##### PROVIDED RECORDS

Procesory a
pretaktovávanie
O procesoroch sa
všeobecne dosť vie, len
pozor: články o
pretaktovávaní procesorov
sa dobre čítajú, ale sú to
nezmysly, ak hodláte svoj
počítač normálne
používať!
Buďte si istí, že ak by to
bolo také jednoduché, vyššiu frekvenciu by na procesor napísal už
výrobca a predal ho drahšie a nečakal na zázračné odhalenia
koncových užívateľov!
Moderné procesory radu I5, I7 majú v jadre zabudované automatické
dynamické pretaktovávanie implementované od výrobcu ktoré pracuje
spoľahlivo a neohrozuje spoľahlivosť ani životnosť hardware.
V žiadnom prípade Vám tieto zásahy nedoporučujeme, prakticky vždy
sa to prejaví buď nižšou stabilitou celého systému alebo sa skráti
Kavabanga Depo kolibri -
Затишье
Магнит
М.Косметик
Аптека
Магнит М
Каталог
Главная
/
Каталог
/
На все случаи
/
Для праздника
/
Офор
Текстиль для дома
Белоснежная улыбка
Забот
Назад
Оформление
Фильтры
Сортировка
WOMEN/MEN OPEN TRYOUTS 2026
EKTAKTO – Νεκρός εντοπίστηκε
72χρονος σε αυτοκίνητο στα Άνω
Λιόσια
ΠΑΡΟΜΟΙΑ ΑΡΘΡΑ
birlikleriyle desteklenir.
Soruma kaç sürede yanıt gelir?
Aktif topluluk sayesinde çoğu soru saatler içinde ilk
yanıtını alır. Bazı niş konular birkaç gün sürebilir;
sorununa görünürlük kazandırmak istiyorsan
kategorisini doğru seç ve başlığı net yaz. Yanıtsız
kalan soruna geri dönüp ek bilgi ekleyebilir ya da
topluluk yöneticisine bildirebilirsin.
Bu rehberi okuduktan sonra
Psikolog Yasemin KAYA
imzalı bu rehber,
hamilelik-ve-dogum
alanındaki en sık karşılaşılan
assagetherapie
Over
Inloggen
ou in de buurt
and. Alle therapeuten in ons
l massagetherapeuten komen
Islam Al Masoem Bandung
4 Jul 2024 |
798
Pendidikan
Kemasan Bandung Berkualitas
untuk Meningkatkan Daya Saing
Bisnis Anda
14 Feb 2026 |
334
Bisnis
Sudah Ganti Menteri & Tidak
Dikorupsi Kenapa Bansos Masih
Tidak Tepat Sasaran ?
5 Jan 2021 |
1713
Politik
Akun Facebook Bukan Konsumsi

##########

WHAT IS NEEDED -
What lines in the material include the string "pretaktovávanie"? Pull each one out.

EXERCISE OUTPUT -
pretaktovávanie
dynamické pretaktovávanie implementované od výrobcu ktoré pracuje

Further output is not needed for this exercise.